A classic result in formal language theory is the equivalence among non-counting, or aperiodic, regular languages, and languages defined through star-free regular expressions, or first-order logic. Past attempts to extend this result beyond the realm of regular languages have met with difficulties: for instance it is known that star-free tree languages may violate the non-counting property and there are aperiodic tree languages that cannot be defined through first-order logic. We extend such classic equivalence results to a significant family of deterministic context-free languages, the operator-precedence languages (OPL), which strictly includes the widely investigated visibly pushdown, alias input-driven, family and other structured context-free languages. The OP model originated in the '60s for defining programming languages and is still used by high performance compilers; its rich algebraic properties have been investigated initially in connection with grammar learning and recently completed with further closure properties and with monadic second order logic definition. We introduce an extension of regular expressions, the OP-expressions (OPE) which define the OPLs and, under the star-free hypothesis, define first-order definable and non-counting OPLs. Then, we prove, through a fairly articulated grammar transformation, that aperiodic OPLs are first-order definable. Thus, the classic equivalence of star-freeness, aperiodicity, and first-order definability is established for the large and powerful class of OPLs. We argue that the same approach can be exploited to obtain analogous results for visibly pushdown languages too.

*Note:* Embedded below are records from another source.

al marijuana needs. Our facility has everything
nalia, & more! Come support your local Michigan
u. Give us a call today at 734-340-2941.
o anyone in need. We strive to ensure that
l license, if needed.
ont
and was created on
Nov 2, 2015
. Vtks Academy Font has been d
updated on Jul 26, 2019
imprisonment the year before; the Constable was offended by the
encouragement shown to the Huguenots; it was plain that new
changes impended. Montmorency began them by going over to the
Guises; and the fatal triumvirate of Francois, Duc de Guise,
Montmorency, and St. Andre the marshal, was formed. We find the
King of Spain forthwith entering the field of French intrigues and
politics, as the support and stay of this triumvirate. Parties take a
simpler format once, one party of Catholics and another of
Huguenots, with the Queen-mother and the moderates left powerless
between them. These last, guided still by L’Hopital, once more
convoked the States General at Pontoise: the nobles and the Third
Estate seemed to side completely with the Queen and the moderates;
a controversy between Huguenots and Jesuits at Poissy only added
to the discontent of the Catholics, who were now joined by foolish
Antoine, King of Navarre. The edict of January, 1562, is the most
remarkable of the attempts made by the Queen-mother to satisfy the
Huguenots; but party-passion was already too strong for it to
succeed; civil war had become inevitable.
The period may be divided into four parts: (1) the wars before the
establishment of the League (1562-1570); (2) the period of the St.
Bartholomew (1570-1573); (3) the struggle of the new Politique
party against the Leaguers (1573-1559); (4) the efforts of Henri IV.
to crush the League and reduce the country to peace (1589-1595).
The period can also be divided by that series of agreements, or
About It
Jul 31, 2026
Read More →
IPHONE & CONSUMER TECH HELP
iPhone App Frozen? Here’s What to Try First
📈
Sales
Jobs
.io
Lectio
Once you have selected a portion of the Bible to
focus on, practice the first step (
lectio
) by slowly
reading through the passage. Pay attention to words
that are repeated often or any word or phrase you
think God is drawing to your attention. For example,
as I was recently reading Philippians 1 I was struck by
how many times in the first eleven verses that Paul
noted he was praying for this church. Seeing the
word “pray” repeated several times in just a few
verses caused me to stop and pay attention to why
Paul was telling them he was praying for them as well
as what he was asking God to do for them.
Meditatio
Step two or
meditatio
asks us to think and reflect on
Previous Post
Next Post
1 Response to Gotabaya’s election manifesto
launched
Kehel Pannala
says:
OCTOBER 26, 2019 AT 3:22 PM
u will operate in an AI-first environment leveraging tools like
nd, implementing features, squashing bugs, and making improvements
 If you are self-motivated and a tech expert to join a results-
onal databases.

翻译：形式语言理论中的一个经典结果是：非计数（即非周期性）正则语言与通过星自由正则表达式或一阶逻辑定义的语言等价。过去试图将此结果扩展到正则语言领域之外的尝试遭遇了困难：例如，已知星自由树语言可能违反非计数性质，并且存在无法通过一阶逻辑定义的非周期性树语言。我们将此类经典等价结果扩展到一类重要的确定性上下文无关语言——运算符优先级语言（OPL），该类语言严格包含了广泛研究的可视下推（即输入驱动）语言族及其他结构化上下文无关语言。OP模型起源于20世纪60年代，用于定义编程语言，并仍在高性能编译器中应用；其丰富的代数性质最初在语法学习背景下被研究，近年来通过进一步的闭包性质及一元二阶逻辑定义得以完善。我们引入了正则表达式的扩展形式——OP表达式（OPE），它定义了OPL，并在星自由假设下定义了可一阶逻辑定义和非计数的OPL。随后，通过精心设计的语法变换，我们证明了非周期性OPL是可一阶逻辑定义的。因此，对于庞大而强大的OPL类，我们建立了星自由性、非周期性与一阶逻辑可定义性之间的经典等价关系。我们认为，相同方法也可用于获取可视下推语言的类似结果。